Segment Start: Record set

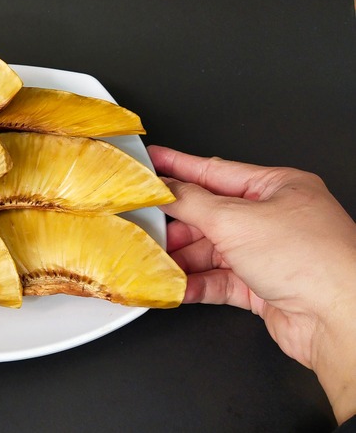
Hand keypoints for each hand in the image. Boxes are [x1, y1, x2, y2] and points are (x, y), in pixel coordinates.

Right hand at [148, 145, 355, 423]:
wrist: (341, 319)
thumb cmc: (312, 260)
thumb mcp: (237, 219)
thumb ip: (193, 202)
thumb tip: (165, 188)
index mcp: (277, 188)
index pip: (216, 171)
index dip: (179, 166)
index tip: (152, 160)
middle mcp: (273, 219)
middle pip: (210, 215)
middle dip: (176, 222)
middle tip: (142, 220)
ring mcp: (267, 255)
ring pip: (210, 250)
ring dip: (181, 256)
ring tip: (152, 257)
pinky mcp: (261, 288)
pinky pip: (218, 281)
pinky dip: (194, 283)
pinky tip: (174, 285)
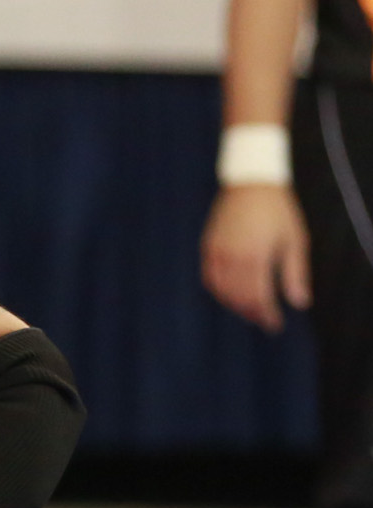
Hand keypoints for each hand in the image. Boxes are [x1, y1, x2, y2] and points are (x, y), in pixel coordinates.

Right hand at [203, 184, 310, 331]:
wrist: (251, 183)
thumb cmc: (278, 210)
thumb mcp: (294, 239)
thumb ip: (295, 273)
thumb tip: (299, 302)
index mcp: (256, 256)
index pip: (259, 297)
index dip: (267, 314)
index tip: (274, 325)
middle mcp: (233, 258)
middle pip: (240, 298)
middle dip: (253, 313)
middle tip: (263, 320)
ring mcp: (217, 254)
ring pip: (223, 291)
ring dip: (235, 305)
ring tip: (249, 310)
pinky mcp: (208, 249)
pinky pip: (210, 279)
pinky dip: (219, 292)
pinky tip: (230, 295)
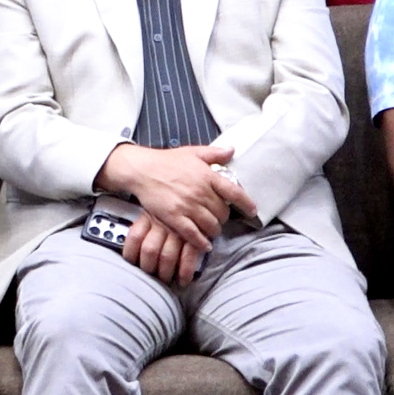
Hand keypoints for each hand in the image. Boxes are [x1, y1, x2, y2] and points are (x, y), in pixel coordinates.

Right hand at [94, 144, 255, 250]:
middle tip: (218, 218)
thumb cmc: (165, 161)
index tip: (252, 211)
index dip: (246, 204)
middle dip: (223, 218)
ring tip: (211, 230)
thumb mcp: (191, 152)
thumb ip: (214, 153)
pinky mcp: (174, 217)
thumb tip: (232, 150)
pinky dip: (201, 242)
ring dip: (213, 230)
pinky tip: (204, 244)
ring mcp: (187, 206)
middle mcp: (200, 192)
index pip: (234, 193)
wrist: (141, 169)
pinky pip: (193, 234)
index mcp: (207, 176)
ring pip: (210, 225)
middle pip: (223, 213)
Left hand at [121, 212, 206, 287]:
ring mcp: (179, 230)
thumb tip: (130, 248)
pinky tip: (183, 280)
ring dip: (165, 272)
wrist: (188, 193)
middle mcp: (163, 223)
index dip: (130, 253)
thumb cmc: (168, 204)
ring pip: (166, 256)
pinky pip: (188, 256)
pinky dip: (186, 271)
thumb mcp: (151, 208)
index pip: (134, 237)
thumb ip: (141, 224)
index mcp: (149, 216)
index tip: (131, 262)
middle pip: (149, 250)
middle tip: (150, 273)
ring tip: (166, 279)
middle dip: (149, 267)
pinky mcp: (195, 236)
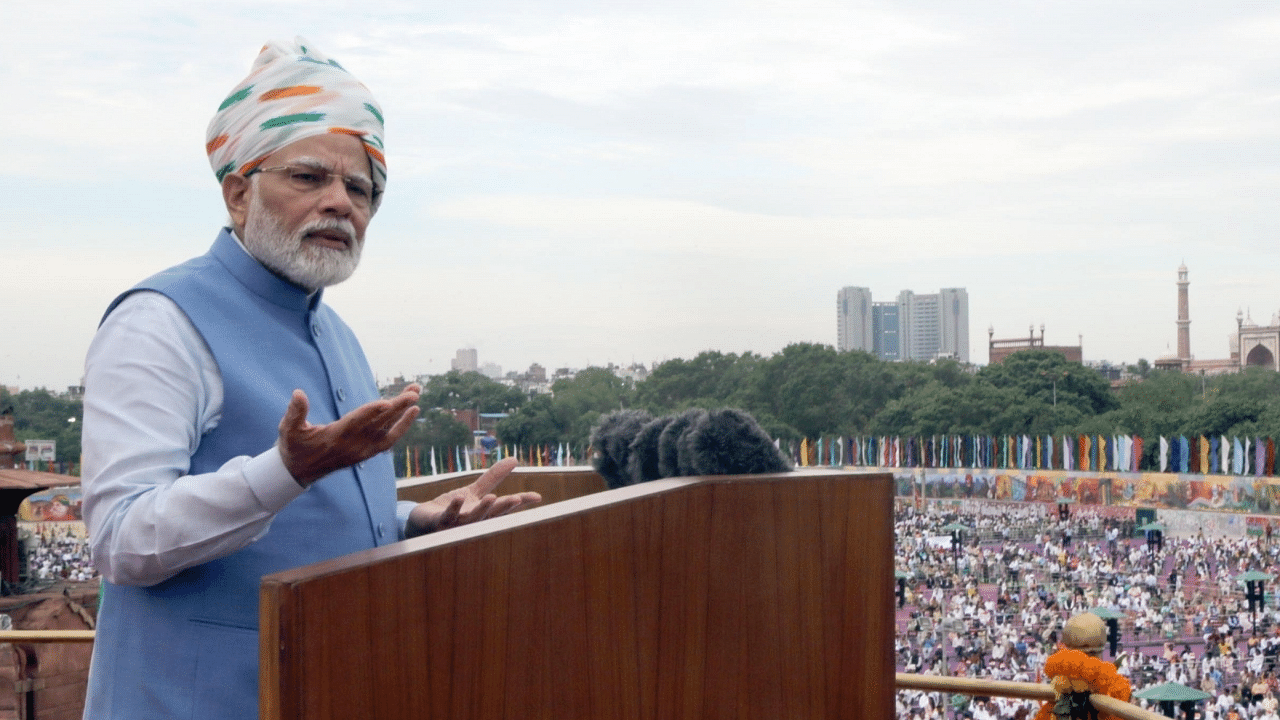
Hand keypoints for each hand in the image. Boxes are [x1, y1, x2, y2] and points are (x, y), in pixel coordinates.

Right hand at [278, 385, 420, 486]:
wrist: (300, 472)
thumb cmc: (294, 446)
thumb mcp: (288, 429)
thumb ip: (295, 412)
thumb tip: (298, 393)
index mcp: (335, 437)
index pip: (357, 423)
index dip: (372, 412)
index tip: (388, 403)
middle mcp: (353, 444)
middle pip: (379, 423)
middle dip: (398, 406)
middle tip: (414, 391)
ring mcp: (362, 449)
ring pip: (388, 429)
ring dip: (403, 411)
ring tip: (416, 392)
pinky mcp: (367, 452)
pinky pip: (389, 440)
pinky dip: (402, 426)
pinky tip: (412, 411)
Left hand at [406, 457, 541, 536]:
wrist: (424, 520)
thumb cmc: (452, 508)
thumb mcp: (475, 490)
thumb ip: (494, 477)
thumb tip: (515, 459)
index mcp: (484, 514)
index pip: (506, 508)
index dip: (521, 502)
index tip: (538, 497)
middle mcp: (474, 522)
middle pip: (491, 515)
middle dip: (503, 508)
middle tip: (516, 499)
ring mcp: (457, 525)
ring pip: (472, 518)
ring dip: (482, 509)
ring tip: (492, 498)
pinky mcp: (439, 522)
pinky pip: (448, 516)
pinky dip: (454, 508)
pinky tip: (459, 498)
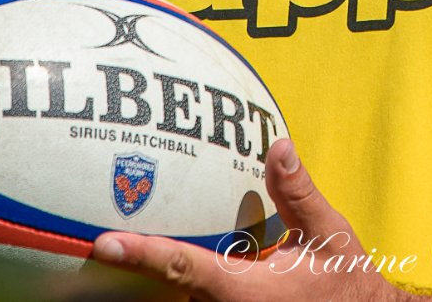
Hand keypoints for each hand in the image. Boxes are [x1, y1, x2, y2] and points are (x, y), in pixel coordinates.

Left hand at [93, 139, 397, 301]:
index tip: (106, 243)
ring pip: (174, 301)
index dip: (144, 255)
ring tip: (98, 260)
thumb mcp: (329, 234)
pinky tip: (146, 266)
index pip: (185, 268)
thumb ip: (299, 192)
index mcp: (246, 290)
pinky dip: (169, 285)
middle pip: (163, 293)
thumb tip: (277, 145)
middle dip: (126, 274)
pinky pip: (189, 300)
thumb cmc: (345, 283)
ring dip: (143, 282)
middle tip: (86, 249)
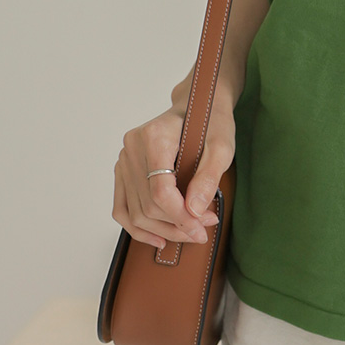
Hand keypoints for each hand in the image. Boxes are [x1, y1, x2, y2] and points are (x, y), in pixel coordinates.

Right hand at [111, 70, 235, 252]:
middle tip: (203, 230)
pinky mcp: (123, 170)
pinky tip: (159, 238)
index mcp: (154, 136)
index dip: (180, 216)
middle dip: (176, 225)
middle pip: (147, 205)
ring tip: (188, 234)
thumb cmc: (210, 121)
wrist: (197, 106)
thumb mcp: (222, 146)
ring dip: (161, 231)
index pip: (160, 190)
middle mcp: (132, 147)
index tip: (202, 227)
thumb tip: (194, 210)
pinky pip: (122, 208)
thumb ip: (209, 177)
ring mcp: (124, 159)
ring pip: (134, 212)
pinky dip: (138, 228)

Segment End: Record set

• _What the exercise asks_:
State how many lines in the entries hold the word "Right", giving the number alone.

• _Exercise result_:
5